Know Your Vaccine Rights
APIAHF and the National Asian Pacific American Bar Association (NAPABA) have created fact cards for those who may be unsure of their rights to a COVID-19 vaccination. Translated into 25 different AA and NHPI languages, this resource educates community members on the benefits of getting vaccinated and encourages them to receive their free COVID-19 vaccinations regardless of immigration status, health insurance coverage, and/or Social Security identification
Native Hawaiian and Pacific Islander
Vaccine Updates from the CDC
May 13, 2021
CDC updated the Interim Public Health Recommendations for Fully Vaccinated People to advise that fully vaccinated people no longer need to wear a mask or physically distance in any setting, except where required by federal, state, local, tribal, or territorial laws, rules, and regulations, including hospitals, nursing homes, schools, and any regulatory requirements of local business and workplace guidance. The Interim Public Health Recommendations for Fully Vaccinated People do not apply to healthcare settings. This means that staff, patients, residents and visitors should continue to wear masks as recommended in all healthcare facilities.
Healthcare facilities should continue to refer to the Updated Healthcare Infection Prevention and Control Recommendations in Response to COVID-19 Vaccination for recommendations regarding source control and physical distancing in healthcare settings. CDC is considering how or if the updates for the community should be applied in healthcare and will update the healthcare guidance accordingly. We will keep you informed if any changes are made to the guidance for healthcare settings.
May 12, 2021
The Advisory Committee of Immunization Practices (ACIP) affirmed the FDA’s authorization of Pfizer’s vaccine to children, ages 12-15. Its recommendation means that pediatricians and family physicians can begin administering the vaccine immediately.
To address questions about vaccines and misinformation, below are new informational tools, resources, and key points developed by CDC to support educational efforts.
New web page: COVID-19 Vaccines for Children and Teens provides information about the benefits of COVID-19 vaccines for adolescents aged 12 and older, how to find a vaccination provider for adolescents, and what to expect during and after vaccination.
New fact sheet: COVID-19 Vaccines for Preteens and Teens is a printable fact sheet for parents that explains the benefits of a COVID-19 vaccine for their children, safety information, and what to expect during and after vaccination.
New frequently asked questions: Two new FAQs address questions about the safety and benefits of COVID-19 vaccination for adolescents aged 12 and older.

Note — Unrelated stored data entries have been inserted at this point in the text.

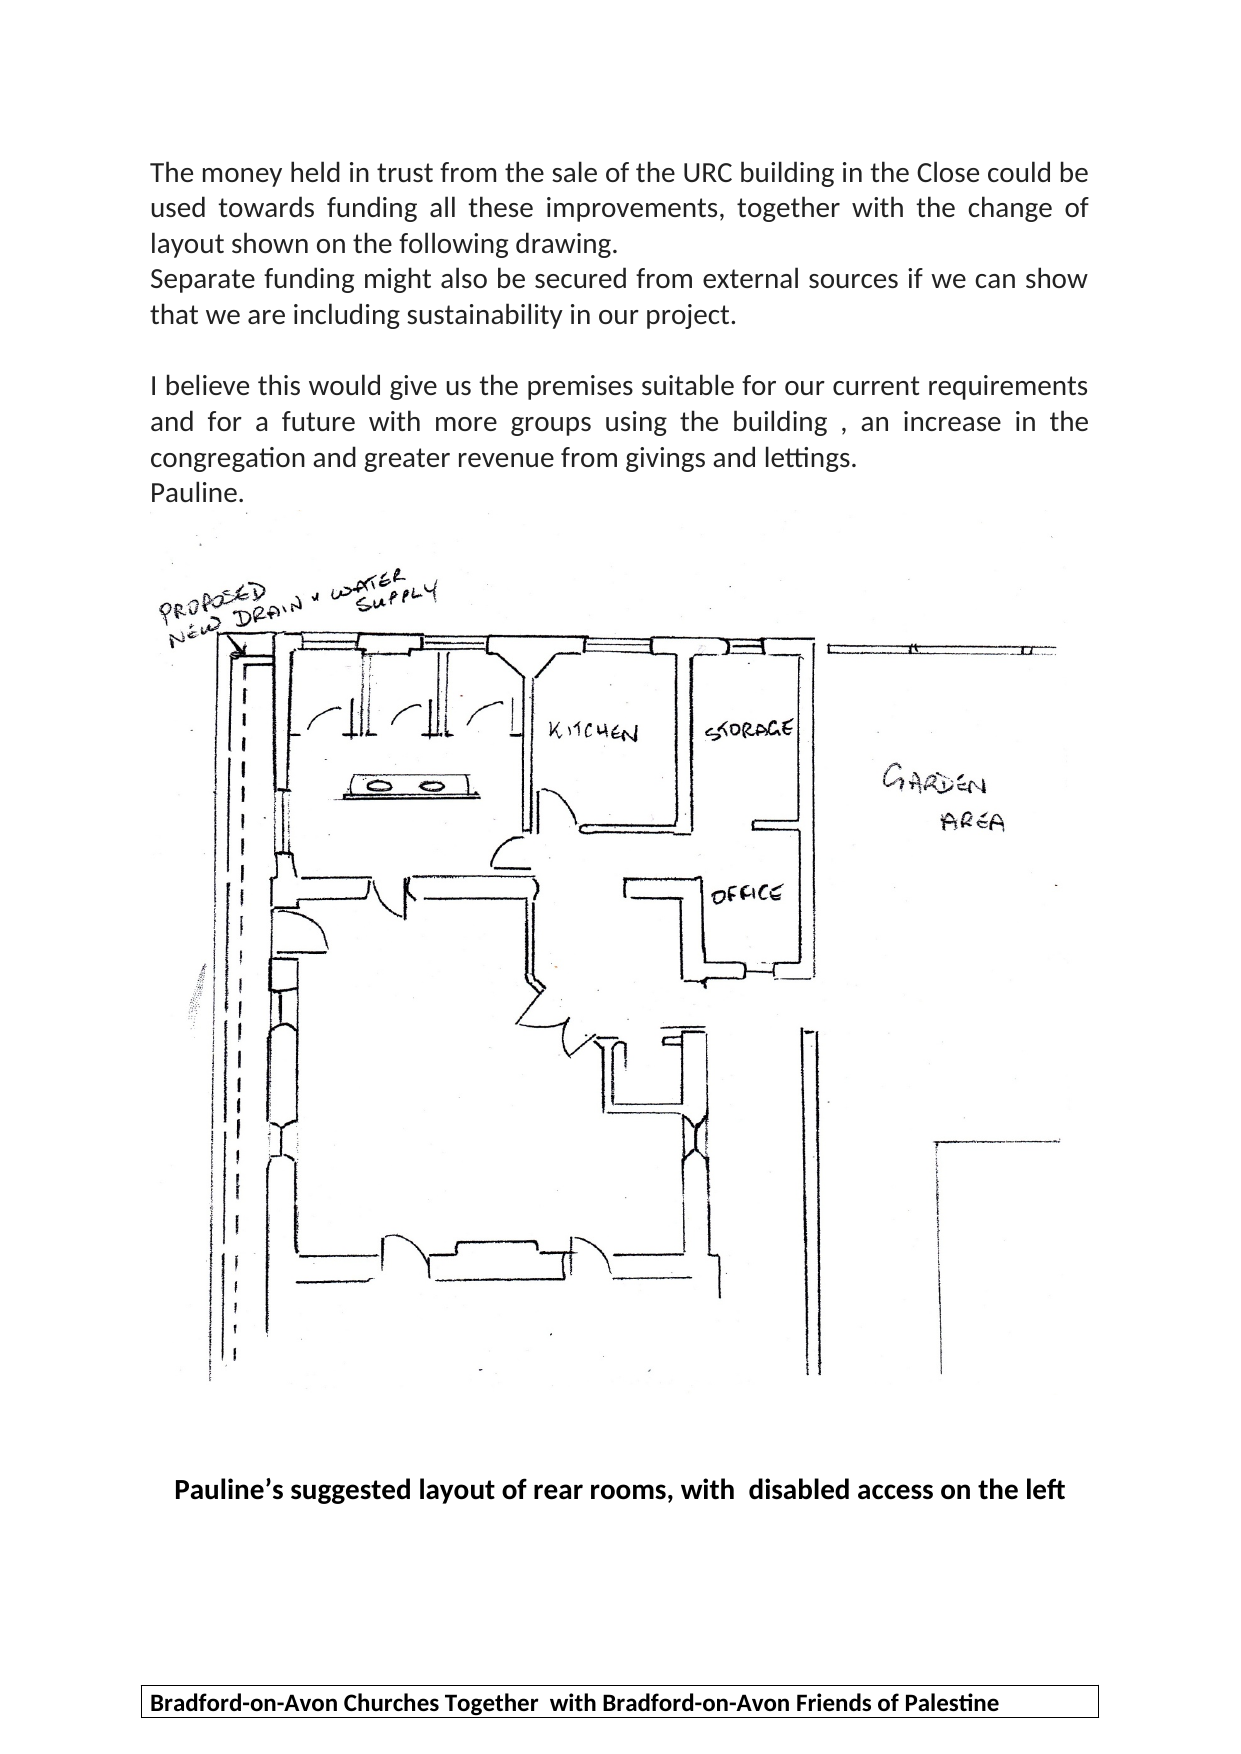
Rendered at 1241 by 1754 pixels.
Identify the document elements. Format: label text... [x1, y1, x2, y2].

text Pauline’s suggested layout of rear rooms, with disabled access on the left [150, 1471, 1090, 1506]
text Pauline. [150, 474, 1090, 510]
picture [150, 510, 1073, 1395]
text Bradford-on-Avon Churches Together with Bradford-on-Avon Friends of Palestine [142, 1686, 1098, 1717]
text The money held in trust from the sale of the URC building in the Close could be used towards funding all these improvements, together with the change of layout shown on the following drawing. [150, 154, 1090, 261]
text Separate funding might also be secured from external sources if we can show that we are including sustainability in our project. [150, 261, 1090, 332]
text I believe this would give us the premises suitable for our current requirements and for a future with more groups using the building , an increase in the congregation and greater revenue from givings and lettings. [150, 367, 1090, 474]
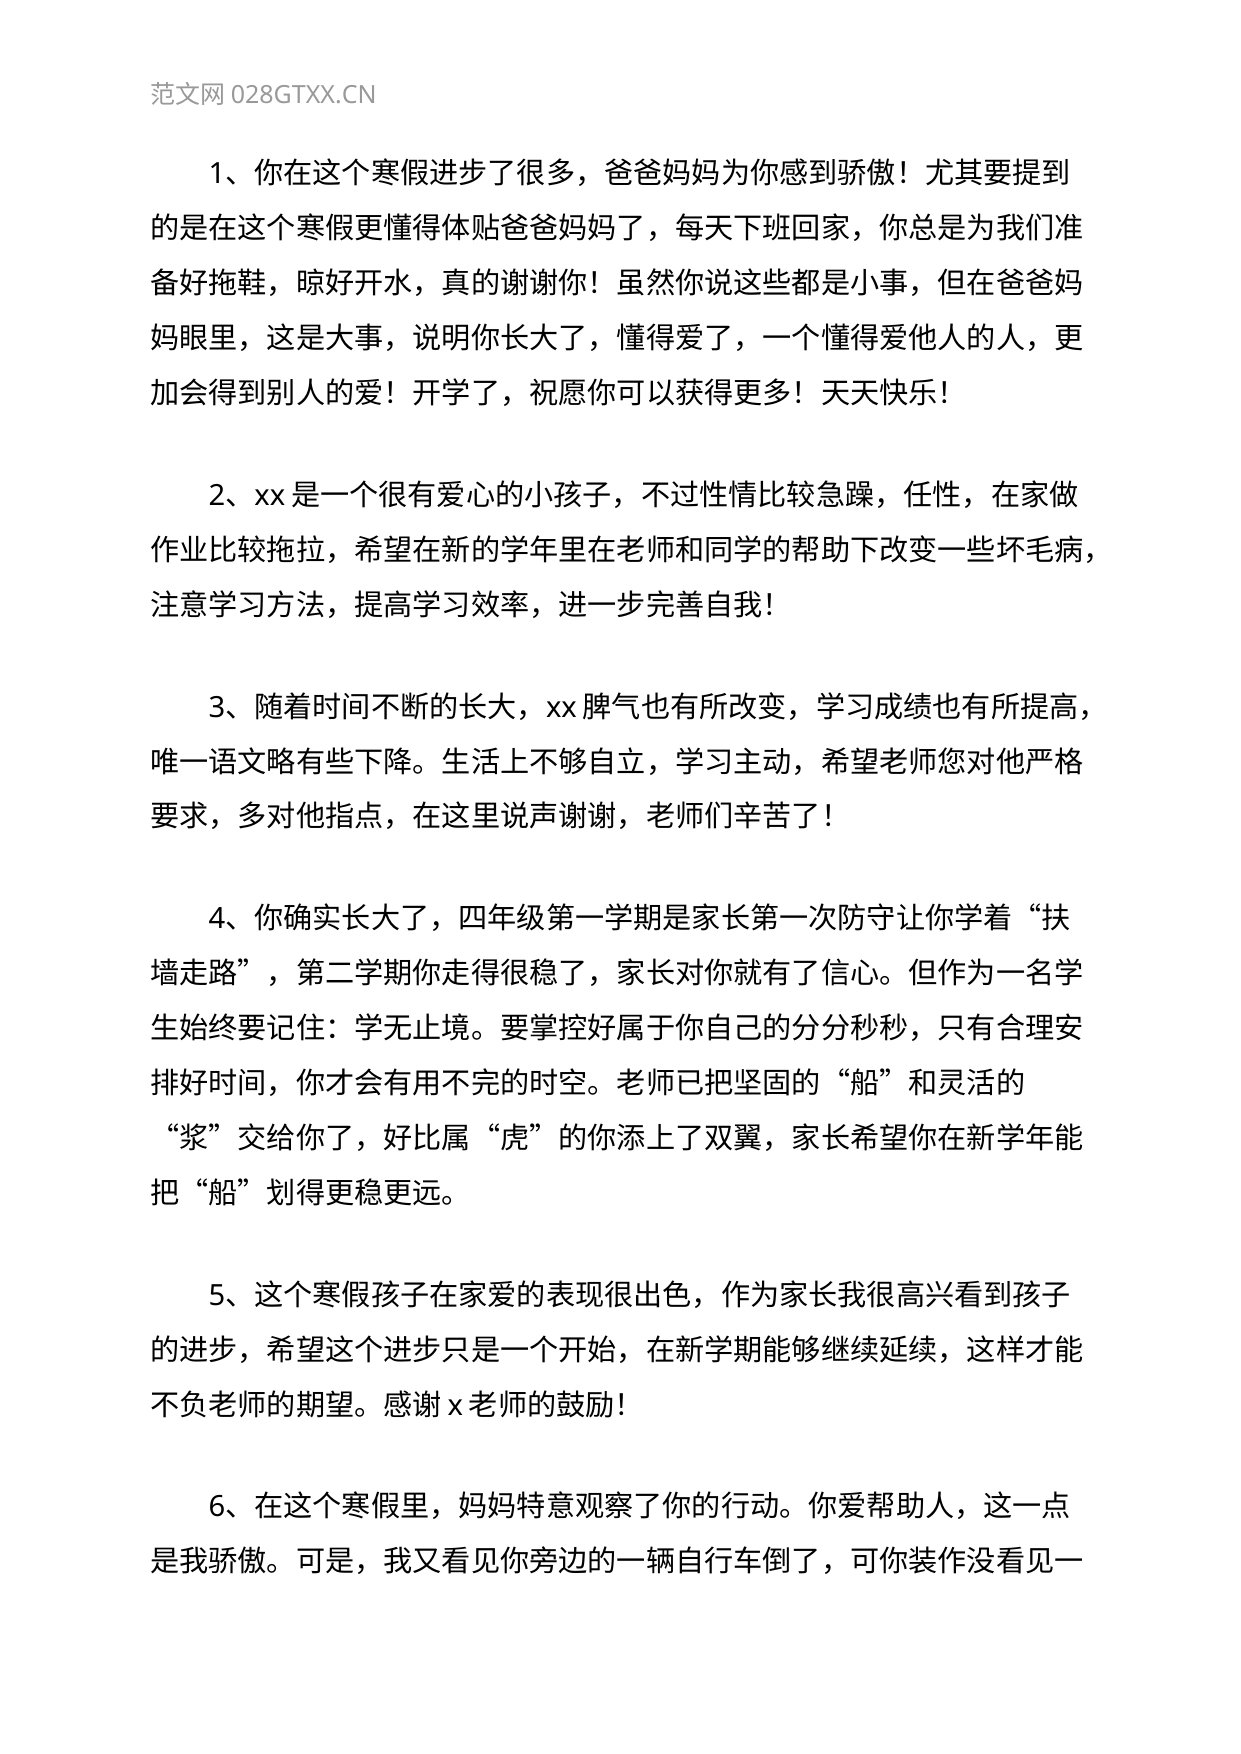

Myth-buster about infertility: It is safe for people who would like to have a baby one day to get a COVID-19 vaccine. This question and answer explains why.
Key things to know: The web pages Key Things to Know about COVID-19 Vaccines and About COVID-19 Vaccines have been updated to include the recommendation that adolescents aged 12 and older get vaccinated.
Information for Healthcare and Vaccine Providers:
New pediatric toolkit: The Pediatric Healthcare Professionals COVID-19 Vaccination Toolkit provides materials to help healthcare providers give parents clear and accurate information about COVID-19 vaccines. The toolkit includes answers to common questions, an explanation of how mRNA vaccines work, and printable materials to give to parents.
New FAQs about consent for minors: FAQs have been posted on the Pfizer-BioNTech product page for providers with information about consent, prescreening questions, and other issues related to the vaccination of minors.
Information for Community Groups:
Toolkit for community-based organizations: The Community-Based Organizations COVID-19 Vaccine Toolkit has been updated to include information and resources on COVID-19 vaccination for adolescents aged 12 and older.
April 23, 2021
From our partners at Morehouse School of Medicine National COVID-19 Resiliency Network
The U.S. Food and Drug Administration (FDA) and the U.S. Centers for Disease Control and Prevention (CDC) released a joint statement regarding their determination that the recommended pause regarding the use of the Janssen (Johnson & Johnson) COVID-19 vaccine should resume.
The statement follows the April 13, 2021 joint CDC and FDA that highlighted six cases of a rare and severe type of blood clot and low platelets, also known as thrombosis-thrombocytopenia syndrome (TTS) following administration of the Janssen COVID-19 Vaccine.
As of April 13, more than 6.8 million of the Janssen (Johnson & Johnson) COVID-19 Vaccine doses had been administered in the United States.
Today, the FDA and CDC confirmed that a total of 15 cases of TTS have been reported to the Vaccine Adverse Event Reporting System (VAERS).
These cases include the original six reported cases from April 13, 2021, joint CDC and FDA statement.
All of these cases occurred in women between the ages of 18 and 59, with a median age of 37 years, indicating symptom onset between 6 and 15 days after vaccination.
Community members should report adverse events following vaccination to the Vaccine Adverse Event Reporting System (VAERS).